As summer approaches it's a great time to think about traveling, enjoying your TBR pile and planning global projects for next school year! I have been inspired by many global projects and educators this year and would like to share some ideas that might connect your students, classrooms and schools. Here are some ways you can help students GO GLOBAL to support multiple literacies and digital citizenship:

  1. Read to give back. Connect your students’ global citizenship to reading! As part of Scholastic Read-a-Palooza Summer Reading Challenge, kids can unlock book donations for other kids in need across the U.S. by entering their summer reading minutes online. Heifer International also has a reading program that raises money for families in poverty to become self-reliant with the gifts of livestock, seeds and training, providing a source of food and and income. 
  2. Send a book from your school on an adventure. Using BookCrossing, students can release their books “into the wild” for readers to find and track via journal entries from around the world. This community of book-lovers is changing the world one traveling book at a time.
  3. Get ready to code. My library received a micro-grant from ALA to ignite a school-wide love of coding! There are so many great resources that were created by a cohort of libraries and are a great way to learn and connect. This inspired us to start a Girls Who Code club and join 165,000 girls who code worldwide!
  4. Project Lit your must-read list! This community will connect you to educators and like-minded readers everywhere who want to provide the latest and greatest diverse books for kids! Participate in their #ProjectLitChat on Twitter and partner your classes with others reading the same books! Apply here to become a Chapter Leader.
  5. Read aloud. Participate in the Global Read Aloud during September. The curation of resources and connections that are shared are invaluable and there is nothing more powerful than connecting your school community to a whole-school read. 

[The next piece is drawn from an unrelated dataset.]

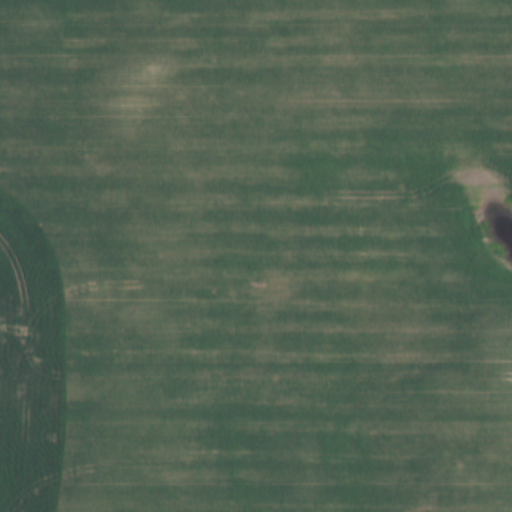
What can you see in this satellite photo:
crop: (256, 256)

  6. Think out of this world. Students love and need their SPACE! We had the rare opportunity to meet teacher-turned-astronaut Ricky Arnold. There are so many wonderful videos featuring astronauts and life at the International Space Station. For younger students, why not try Storytime from Space.
  7. Find your park. Visit the National Parks of the United States using Google Earth. This summer my family is heading west on a road trip to visit Yellowstone National Park and I can’t wait to take my “LEGO Travel Buddy” along and share my adventure.
  8. Try problem solving. Solve a real-world problem and share your idea with others using a program such as FIRST LEGO League (FLL) Research Challenge. Every year, our students brainstorm an innovation that would improve our interactions with any animal on our planet. Students create a prototype and present to a “Shark Tank” style panel. Their peers vote for the most helpful and needed solution!
  9. Find pen pals. The global project-based learning community Pen Pals Schools  connects students from 144 countries around the world through exciting, authentic lessons to learn about cultures and practice skills.
  10. Make students’ voices heard. The organization Harry Potter Alliance turns Harry Potter fans into heroes through the power of storytelling. Since 2005, they have engaged millions of fans worldwide through their work for equality, human rights and literacy. This organization inspired a Harry Potter club in our school library creating our very own “Wizard Activists.”

After seeing the power of engagement from global projects, I am hopeful for new partnerships that will continue to evolve, and with the help of so many shared resources, that students and educators will feel confident in cultivating collaboration and sharing innovation from any location.